What needs to be done: Please state how many lines in the records that follow include "Scale", with no other output.

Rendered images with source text
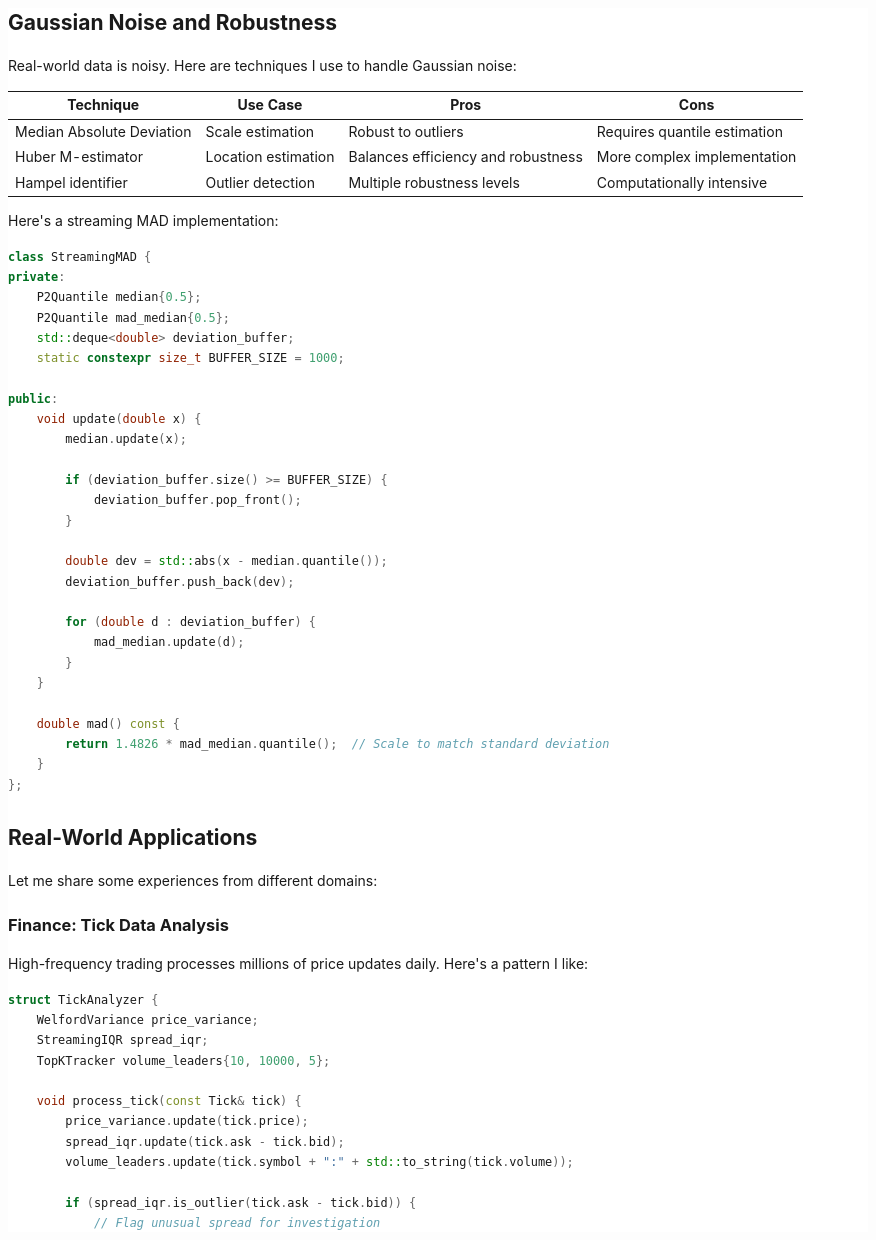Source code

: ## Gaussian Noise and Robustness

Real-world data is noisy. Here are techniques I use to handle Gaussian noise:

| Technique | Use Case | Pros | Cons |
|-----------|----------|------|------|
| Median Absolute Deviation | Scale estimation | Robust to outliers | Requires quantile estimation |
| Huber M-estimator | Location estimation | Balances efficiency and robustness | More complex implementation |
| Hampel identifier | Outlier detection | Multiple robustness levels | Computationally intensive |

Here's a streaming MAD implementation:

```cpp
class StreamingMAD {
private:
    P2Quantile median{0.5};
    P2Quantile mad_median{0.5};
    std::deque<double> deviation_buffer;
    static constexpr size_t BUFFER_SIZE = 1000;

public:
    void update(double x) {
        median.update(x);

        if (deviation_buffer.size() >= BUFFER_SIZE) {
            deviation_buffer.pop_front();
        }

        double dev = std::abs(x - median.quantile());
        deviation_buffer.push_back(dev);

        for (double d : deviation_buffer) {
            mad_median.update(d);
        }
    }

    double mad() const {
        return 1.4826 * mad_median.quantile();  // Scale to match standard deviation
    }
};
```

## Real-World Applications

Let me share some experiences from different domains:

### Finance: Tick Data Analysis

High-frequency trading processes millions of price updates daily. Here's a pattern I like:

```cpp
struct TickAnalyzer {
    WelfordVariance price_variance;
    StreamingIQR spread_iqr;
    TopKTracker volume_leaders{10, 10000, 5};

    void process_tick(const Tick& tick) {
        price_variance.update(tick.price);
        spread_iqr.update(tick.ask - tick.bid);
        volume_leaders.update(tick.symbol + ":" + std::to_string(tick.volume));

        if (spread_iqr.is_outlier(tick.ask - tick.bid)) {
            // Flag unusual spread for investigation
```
--
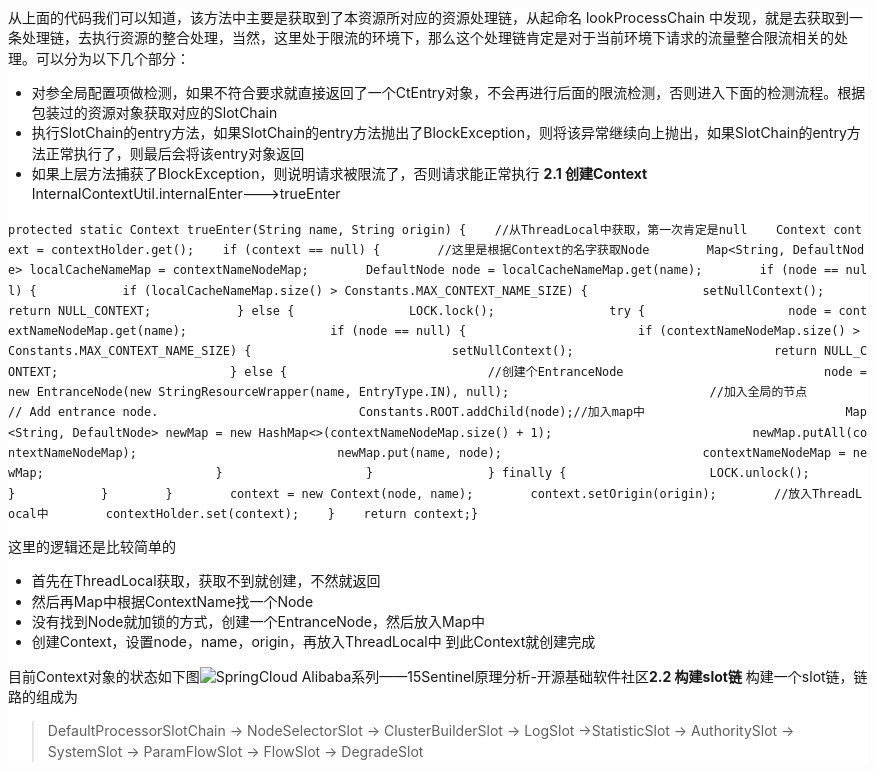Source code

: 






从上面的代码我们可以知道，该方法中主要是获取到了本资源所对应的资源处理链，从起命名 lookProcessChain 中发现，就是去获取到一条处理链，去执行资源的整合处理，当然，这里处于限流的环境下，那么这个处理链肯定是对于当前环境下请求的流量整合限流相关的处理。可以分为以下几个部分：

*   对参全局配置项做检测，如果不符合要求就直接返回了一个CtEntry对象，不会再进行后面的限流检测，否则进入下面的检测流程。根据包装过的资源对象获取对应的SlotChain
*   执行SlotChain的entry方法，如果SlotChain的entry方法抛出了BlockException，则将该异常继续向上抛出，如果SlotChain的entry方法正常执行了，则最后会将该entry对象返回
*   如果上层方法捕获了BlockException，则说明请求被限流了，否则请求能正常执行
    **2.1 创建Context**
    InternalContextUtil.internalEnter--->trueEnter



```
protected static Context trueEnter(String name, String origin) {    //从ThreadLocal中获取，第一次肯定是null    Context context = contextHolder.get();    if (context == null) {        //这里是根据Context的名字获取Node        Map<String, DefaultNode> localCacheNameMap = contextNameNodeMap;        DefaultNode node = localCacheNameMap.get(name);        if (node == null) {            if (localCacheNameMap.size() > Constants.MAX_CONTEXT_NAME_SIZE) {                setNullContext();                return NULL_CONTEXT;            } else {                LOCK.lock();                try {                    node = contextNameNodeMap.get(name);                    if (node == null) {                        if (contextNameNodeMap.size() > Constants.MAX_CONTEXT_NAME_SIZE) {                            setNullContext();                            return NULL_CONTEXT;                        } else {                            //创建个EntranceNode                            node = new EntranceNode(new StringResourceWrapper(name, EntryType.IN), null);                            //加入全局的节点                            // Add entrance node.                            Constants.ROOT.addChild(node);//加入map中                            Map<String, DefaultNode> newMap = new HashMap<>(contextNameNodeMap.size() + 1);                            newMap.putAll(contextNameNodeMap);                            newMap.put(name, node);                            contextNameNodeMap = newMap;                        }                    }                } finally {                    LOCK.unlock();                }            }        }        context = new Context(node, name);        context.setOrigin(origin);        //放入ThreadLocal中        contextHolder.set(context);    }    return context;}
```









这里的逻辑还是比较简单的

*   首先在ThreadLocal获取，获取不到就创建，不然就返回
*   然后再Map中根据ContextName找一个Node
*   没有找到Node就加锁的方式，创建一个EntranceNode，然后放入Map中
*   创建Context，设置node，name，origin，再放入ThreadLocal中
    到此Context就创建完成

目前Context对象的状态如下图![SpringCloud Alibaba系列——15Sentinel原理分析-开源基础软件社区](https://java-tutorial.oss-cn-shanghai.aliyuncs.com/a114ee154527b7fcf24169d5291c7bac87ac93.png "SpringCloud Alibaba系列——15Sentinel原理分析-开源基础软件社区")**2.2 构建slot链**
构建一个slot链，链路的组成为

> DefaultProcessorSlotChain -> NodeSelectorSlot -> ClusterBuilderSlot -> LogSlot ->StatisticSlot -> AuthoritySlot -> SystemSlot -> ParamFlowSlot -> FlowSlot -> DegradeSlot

Output below: 2